Work task ▸ Lines from the one containing "(uuid e0e405d0-1b5a-4a54-8368-091268f1b23d)" through the last line of the data below are to be returned exactly; leave out the rest.

(Beginning of Data supplied)

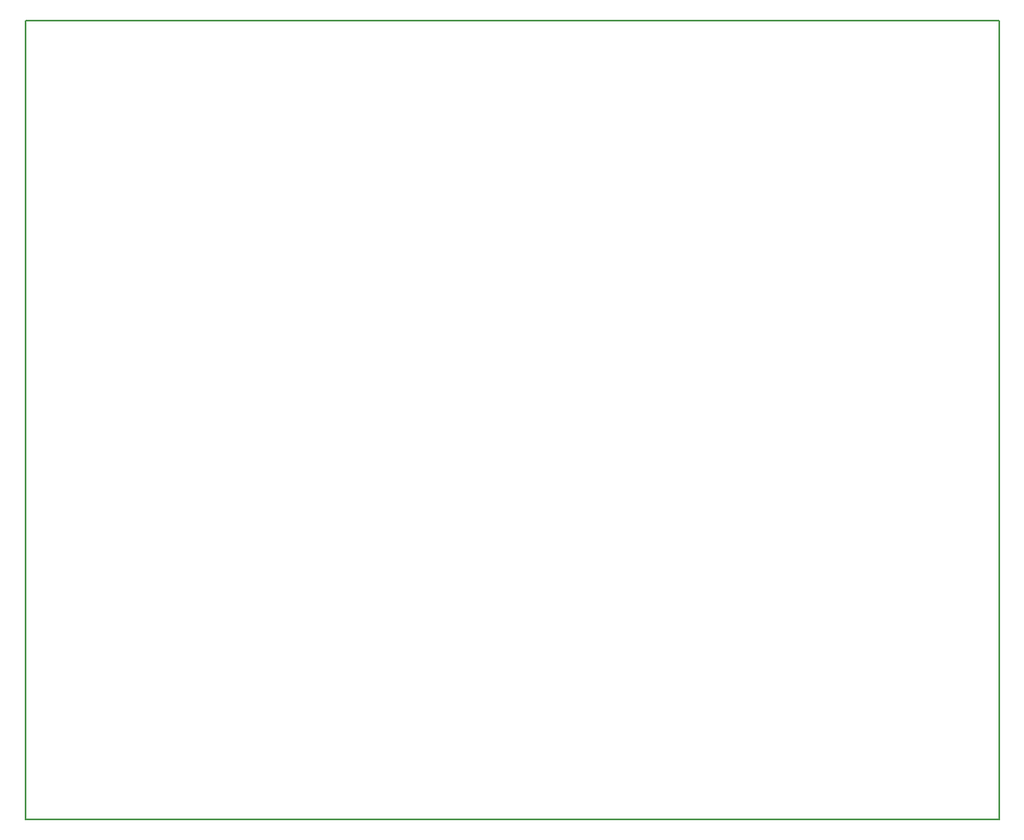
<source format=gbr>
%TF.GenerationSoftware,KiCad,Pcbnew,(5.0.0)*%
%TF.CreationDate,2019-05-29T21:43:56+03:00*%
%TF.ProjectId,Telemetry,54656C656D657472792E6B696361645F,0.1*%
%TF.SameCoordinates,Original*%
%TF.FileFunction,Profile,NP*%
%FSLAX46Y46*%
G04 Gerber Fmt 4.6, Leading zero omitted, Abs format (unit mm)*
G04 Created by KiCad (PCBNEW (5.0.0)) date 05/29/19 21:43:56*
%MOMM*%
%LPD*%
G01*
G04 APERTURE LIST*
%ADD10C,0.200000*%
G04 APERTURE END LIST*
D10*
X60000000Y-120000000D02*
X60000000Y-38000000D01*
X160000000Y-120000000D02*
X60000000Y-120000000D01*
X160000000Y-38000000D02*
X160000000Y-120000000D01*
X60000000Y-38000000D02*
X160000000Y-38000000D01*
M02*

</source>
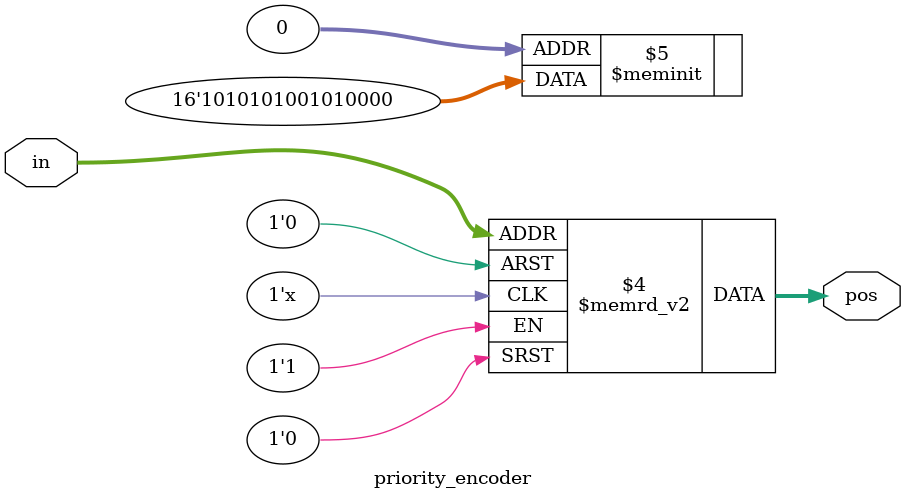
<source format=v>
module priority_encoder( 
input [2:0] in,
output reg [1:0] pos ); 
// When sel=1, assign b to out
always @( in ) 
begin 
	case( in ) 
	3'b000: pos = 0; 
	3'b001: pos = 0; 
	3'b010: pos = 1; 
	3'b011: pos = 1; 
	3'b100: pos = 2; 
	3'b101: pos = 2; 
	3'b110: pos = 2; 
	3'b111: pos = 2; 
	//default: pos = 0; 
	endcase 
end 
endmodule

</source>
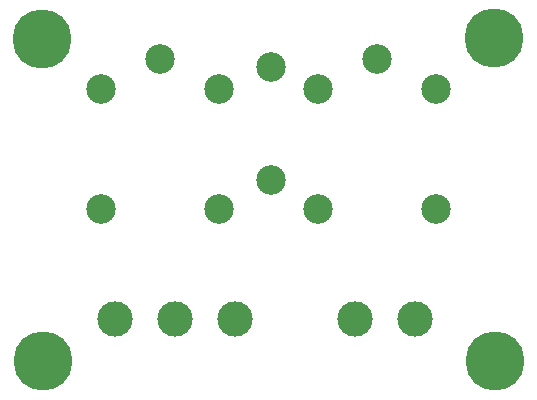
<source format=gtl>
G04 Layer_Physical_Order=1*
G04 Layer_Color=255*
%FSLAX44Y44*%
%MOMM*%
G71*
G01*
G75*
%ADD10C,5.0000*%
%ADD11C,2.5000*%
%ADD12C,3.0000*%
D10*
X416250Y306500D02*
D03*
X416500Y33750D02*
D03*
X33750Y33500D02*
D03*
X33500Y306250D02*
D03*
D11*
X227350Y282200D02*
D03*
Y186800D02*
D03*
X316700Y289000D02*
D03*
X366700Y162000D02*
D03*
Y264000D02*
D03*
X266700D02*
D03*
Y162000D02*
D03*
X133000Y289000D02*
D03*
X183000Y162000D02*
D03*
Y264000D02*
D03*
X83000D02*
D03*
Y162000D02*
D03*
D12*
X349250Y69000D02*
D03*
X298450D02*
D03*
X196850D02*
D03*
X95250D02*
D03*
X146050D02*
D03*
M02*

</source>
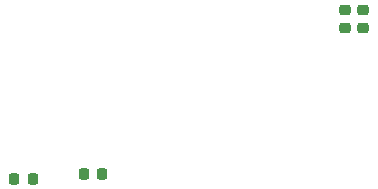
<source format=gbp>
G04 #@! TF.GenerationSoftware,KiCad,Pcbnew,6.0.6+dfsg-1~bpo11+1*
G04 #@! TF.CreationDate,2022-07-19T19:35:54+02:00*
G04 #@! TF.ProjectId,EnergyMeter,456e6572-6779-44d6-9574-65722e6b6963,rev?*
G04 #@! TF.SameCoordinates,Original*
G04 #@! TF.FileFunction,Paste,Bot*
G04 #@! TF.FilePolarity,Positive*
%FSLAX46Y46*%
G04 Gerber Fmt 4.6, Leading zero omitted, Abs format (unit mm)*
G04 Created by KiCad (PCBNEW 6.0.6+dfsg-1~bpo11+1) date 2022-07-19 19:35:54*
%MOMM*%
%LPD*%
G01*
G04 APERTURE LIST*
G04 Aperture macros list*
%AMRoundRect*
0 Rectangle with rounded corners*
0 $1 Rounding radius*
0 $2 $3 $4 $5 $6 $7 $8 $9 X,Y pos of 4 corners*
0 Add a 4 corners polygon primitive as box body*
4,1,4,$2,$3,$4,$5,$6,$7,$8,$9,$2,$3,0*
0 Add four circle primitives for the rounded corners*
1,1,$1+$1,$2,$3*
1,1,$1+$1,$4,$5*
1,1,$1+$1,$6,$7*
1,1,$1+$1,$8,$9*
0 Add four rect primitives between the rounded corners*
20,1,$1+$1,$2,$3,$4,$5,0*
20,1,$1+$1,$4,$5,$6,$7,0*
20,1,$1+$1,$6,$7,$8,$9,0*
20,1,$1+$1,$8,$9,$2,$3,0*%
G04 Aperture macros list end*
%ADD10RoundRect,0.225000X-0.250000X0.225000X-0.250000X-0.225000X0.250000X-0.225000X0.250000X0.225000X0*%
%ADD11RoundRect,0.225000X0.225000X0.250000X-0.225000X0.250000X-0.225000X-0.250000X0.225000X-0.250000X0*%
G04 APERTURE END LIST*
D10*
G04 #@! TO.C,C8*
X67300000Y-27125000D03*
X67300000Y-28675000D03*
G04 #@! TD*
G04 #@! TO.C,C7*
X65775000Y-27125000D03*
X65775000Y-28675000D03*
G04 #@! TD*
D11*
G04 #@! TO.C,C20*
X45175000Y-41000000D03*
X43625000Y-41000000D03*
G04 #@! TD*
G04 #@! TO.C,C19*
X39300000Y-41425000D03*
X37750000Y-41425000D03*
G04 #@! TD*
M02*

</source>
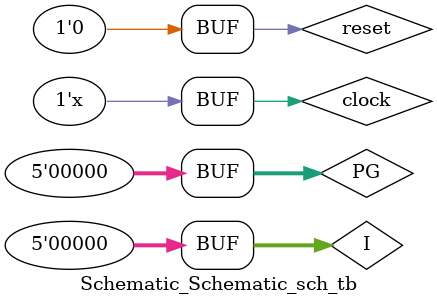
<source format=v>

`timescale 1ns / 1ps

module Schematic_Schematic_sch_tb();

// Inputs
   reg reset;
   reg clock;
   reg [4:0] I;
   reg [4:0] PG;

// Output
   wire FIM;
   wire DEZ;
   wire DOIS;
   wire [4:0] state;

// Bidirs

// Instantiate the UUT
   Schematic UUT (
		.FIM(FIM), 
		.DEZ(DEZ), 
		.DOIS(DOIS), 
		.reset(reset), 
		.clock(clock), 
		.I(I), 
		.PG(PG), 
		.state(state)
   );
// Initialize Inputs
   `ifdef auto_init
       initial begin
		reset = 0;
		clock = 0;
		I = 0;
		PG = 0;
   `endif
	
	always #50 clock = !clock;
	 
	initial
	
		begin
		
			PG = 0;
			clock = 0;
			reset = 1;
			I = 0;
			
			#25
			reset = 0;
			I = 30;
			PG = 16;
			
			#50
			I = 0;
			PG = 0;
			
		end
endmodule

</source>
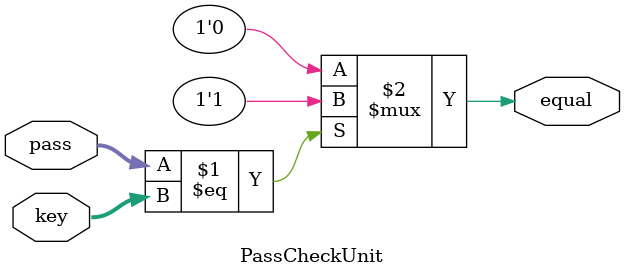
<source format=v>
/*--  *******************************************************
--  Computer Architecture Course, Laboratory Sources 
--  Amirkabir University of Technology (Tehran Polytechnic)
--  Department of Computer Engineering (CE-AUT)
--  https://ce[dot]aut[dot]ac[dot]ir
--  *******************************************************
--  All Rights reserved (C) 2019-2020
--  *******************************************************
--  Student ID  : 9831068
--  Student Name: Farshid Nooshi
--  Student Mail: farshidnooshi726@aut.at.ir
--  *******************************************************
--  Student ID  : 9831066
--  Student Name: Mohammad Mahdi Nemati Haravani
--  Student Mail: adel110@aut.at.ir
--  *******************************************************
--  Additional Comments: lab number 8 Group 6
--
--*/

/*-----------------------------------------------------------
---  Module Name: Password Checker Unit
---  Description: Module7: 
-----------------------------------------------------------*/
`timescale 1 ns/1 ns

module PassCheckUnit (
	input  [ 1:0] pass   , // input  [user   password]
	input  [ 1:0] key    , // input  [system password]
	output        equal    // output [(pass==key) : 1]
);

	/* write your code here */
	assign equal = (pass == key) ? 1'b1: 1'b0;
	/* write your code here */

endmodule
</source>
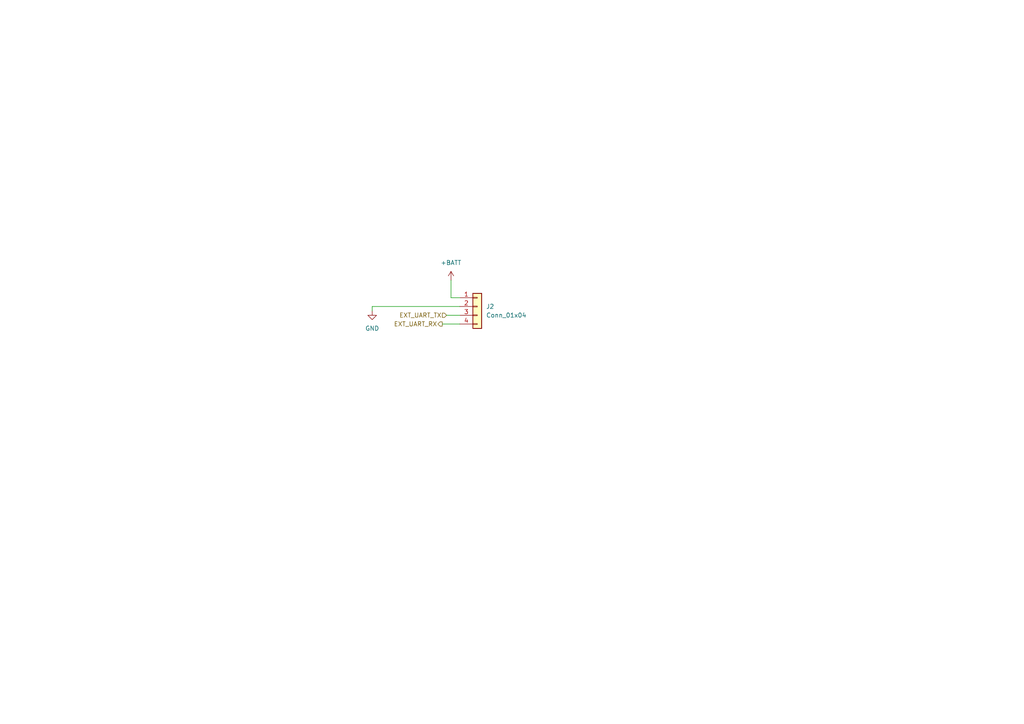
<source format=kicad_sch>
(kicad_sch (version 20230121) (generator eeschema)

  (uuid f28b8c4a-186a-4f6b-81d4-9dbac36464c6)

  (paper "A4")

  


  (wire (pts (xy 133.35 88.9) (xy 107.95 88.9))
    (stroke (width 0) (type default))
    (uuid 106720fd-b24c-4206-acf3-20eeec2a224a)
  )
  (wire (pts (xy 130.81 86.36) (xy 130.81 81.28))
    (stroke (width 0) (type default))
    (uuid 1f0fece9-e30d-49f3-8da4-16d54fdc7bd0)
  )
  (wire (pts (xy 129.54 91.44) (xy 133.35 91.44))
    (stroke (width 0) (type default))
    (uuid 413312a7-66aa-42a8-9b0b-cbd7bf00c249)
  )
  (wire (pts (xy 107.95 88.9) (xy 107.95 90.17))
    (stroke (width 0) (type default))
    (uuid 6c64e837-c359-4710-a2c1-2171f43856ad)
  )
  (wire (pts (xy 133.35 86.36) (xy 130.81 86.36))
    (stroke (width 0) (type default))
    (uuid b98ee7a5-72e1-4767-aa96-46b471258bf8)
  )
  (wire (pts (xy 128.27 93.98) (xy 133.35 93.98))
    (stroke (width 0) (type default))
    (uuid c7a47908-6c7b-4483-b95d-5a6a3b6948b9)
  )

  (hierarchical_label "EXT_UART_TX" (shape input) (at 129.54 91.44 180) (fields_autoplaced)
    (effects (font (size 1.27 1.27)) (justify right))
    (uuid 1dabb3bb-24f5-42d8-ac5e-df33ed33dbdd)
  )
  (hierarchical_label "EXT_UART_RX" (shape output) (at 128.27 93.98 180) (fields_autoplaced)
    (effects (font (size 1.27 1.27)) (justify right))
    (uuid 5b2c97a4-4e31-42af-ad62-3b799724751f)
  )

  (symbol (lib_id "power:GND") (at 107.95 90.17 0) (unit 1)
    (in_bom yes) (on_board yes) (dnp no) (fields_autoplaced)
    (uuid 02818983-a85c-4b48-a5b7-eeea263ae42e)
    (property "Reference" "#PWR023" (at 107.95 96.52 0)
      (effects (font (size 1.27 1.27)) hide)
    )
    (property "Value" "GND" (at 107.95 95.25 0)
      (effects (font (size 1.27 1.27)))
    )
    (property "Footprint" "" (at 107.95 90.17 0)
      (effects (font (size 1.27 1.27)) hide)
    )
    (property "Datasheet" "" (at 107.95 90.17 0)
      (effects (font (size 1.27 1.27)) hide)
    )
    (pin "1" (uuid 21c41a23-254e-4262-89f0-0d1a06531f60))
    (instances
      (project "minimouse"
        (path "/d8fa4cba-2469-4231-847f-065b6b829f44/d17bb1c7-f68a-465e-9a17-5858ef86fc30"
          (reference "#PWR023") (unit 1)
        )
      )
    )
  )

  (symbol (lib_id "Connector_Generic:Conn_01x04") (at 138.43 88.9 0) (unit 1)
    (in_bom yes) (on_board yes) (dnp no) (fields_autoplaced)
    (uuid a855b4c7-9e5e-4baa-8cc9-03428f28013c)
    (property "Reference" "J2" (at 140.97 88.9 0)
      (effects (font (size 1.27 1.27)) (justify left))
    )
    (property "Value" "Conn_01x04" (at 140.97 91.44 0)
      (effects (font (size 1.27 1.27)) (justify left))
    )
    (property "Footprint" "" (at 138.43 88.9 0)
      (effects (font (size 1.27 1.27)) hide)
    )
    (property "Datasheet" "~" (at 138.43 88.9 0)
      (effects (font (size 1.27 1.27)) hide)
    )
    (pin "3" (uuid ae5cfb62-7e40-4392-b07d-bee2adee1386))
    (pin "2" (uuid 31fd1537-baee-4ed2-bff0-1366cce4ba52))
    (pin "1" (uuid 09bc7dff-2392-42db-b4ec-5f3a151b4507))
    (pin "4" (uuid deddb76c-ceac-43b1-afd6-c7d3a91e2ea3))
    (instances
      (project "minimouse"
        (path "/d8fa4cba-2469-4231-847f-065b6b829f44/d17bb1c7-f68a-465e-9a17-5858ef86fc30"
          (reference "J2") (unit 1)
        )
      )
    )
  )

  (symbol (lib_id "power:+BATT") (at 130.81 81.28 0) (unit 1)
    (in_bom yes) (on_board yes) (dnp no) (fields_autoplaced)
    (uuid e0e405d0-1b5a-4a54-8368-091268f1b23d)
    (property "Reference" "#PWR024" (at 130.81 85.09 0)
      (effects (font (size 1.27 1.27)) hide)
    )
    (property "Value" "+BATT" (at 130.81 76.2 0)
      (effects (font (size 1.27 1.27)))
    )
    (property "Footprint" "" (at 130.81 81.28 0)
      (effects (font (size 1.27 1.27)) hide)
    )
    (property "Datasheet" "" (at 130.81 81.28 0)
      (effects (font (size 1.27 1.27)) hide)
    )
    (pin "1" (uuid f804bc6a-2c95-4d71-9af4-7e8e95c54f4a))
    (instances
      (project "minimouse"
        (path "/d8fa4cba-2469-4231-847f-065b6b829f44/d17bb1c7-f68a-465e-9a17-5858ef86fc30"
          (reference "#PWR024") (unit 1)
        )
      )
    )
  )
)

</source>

(End of Data supplied)

Result of this task ▸
    (uuid e0e405d0-1b5a-4a54-8368-091268f1b23d)
    (property "Reference" "#PWR024" (at 130.81 85.09 0)
      (effects (font (size 1.27 1.27)) hide)
    )
    (property "Value" "+BATT" (at 130.81 76.2 0)
      (effects (font (size 1.27 1.27)))
    )
    (property "Footprint" "" (at 130.81 81.28 0)
      (effects (font (size 1.27 1.27)) hide)
    )
    (property "Datasheet" "" (at 130.81 81.28 0)
      (effects (font (size 1.27 1.27)) hide)
    )
    (pin "1" (uuid f804bc6a-2c95-4d71-9af4-7e8e95c54f4a))
    (instances
      (project "minimouse"
        (path "/d8fa4cba-2469-4231-847f-065b6b829f44/d17bb1c7-f68a-465e-9a17-5858ef86fc30"
          (reference "#PWR024") (unit 1)
        )
      )
    )
  )
)

</source>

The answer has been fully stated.